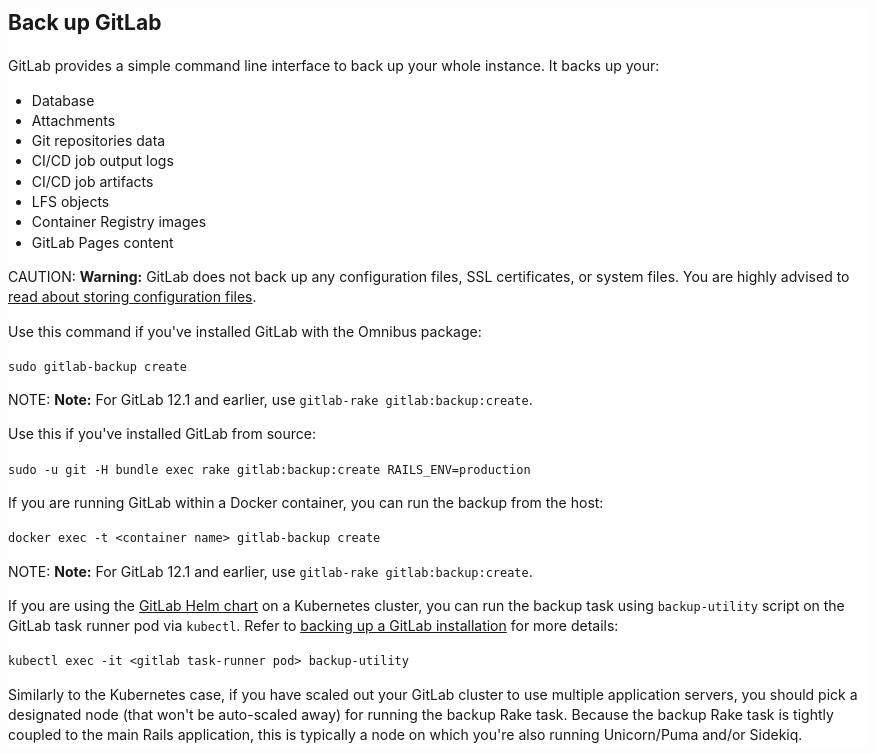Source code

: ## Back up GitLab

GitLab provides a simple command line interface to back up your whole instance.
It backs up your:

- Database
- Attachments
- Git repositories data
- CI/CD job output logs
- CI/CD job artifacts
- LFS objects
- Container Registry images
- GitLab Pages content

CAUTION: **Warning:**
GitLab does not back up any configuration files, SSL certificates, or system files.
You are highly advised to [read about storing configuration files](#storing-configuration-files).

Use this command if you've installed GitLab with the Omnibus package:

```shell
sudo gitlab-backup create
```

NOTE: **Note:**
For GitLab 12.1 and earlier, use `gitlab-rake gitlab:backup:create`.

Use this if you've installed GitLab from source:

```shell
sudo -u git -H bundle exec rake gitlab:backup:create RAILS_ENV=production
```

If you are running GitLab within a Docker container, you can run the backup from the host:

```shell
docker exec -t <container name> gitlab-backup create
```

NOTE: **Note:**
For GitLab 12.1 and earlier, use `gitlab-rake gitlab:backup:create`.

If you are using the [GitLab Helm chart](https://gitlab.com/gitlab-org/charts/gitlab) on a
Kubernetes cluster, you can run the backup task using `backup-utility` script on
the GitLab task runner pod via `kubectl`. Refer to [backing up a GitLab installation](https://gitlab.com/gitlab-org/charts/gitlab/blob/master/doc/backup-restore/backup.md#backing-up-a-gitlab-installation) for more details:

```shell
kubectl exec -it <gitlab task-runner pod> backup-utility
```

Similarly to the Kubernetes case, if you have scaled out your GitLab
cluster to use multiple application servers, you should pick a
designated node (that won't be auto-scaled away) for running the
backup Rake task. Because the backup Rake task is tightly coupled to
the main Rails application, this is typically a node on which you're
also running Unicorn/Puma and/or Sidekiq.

§ WHAT YOU WILL DO
Your reply should consist solely of the lines above, from the opening line through the line with "GitLab does not", reproduced exactly and without pictures.

§ SOLUTION FOR THIS PROBLEM
Source code

: ## Back up GitLab

GitLab provides a simple command line interface to back up your whole instance.
It backs up your:

- Database
- Attachments
- Git repositories data
- CI/CD job output logs
- CI/CD job artifacts
- LFS objects
- Container Registry images
- GitLab Pages content

CAUTION: **Warning:**
GitLab does not back up any configuration files, SSL certificates, or system files.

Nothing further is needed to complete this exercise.